'''

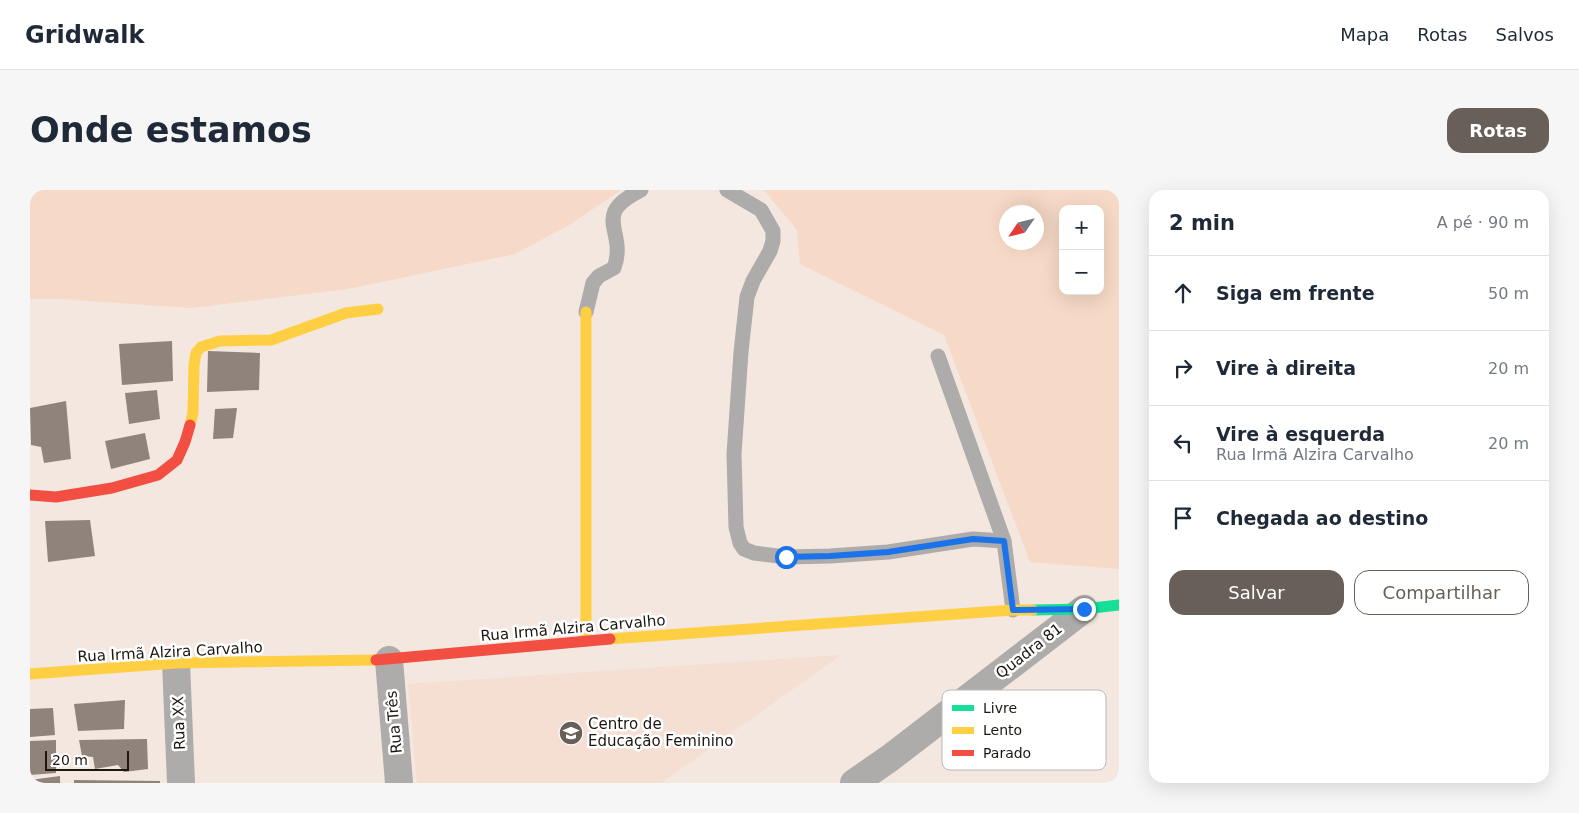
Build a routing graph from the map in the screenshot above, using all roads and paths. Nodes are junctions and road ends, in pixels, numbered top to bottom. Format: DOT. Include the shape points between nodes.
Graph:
graph roads {
  1 [pos="641,190"];
  2 [pos="727,190"];
  3 [pos="378,309"];
  4 [pos="586,312"];
  5 [pos="938,356"];
  6 [pos="30,495"];
  7 [pos="1004,541"];
  8 [pos="1119,605"];
  9 [pos="1084,609"];
  10 [pos="1013,610"];
  11 [pos="586,641"];
  12 [pos="390,660"];
  13 [pos="176,664"];
  14 [pos="30,674"];
  15 [pos="979,690"];
  16 [pos="942,718"];
  17 [pos="181,783"];
  18 [pos="399,783"];
  19 [pos="854,783"];
  1 -- 4 [label="lane" via="629,196 614,211 612,223 617,259 614,268 593,283"];
  2 -- 7 [label="lane" via="761,210 773,231 770,251 748,297 741,352 734,454 736,527 744,549 786,557 830,556 888,552 973,539"];
  3 -- 6 [label="street" via="346,313 271,340 220,341 201,347 194,365 193,414 178,460 158,475 112,488 56,497"];
  4 -- 11 [label="street"];
  5 -- 7 [label="lane"];
  7 -- 10 [label="lane"];
  8 -- 9 [label="street, Rua Irmã Alzira Carvalho"];
  9 -- 10 [label="street, Rua Irmã Alzira Carvalho"];
  9 -- 15 [label="street, Quadra 81"];
  10 -- 11 [label="street, Rua Irmã Alzira Carvalho"];
  11 -- 12 [label="street, Rua Irmã Alzira Carvalho"];
  12 -- 13 [label="street, Rua Irmã Alzira Carvalho"];
  12 -- 18 [label="street, Rua Três"];
  13 -- 14 [label="street, Rua Irmã Alzira Carvalho"];
  13 -- 17 [label="street, Rua XX"];
  16 -- 19 [label="street, Quadra 81"];
}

'''

■ What is expected:
Scan the listing and report each line where the word "Quadra" shows up.

■ Answer for this exercise:
  9 -- 15 [label="street, Quadra 81"];
  16 -- 19 [label="street, Quadra 81"];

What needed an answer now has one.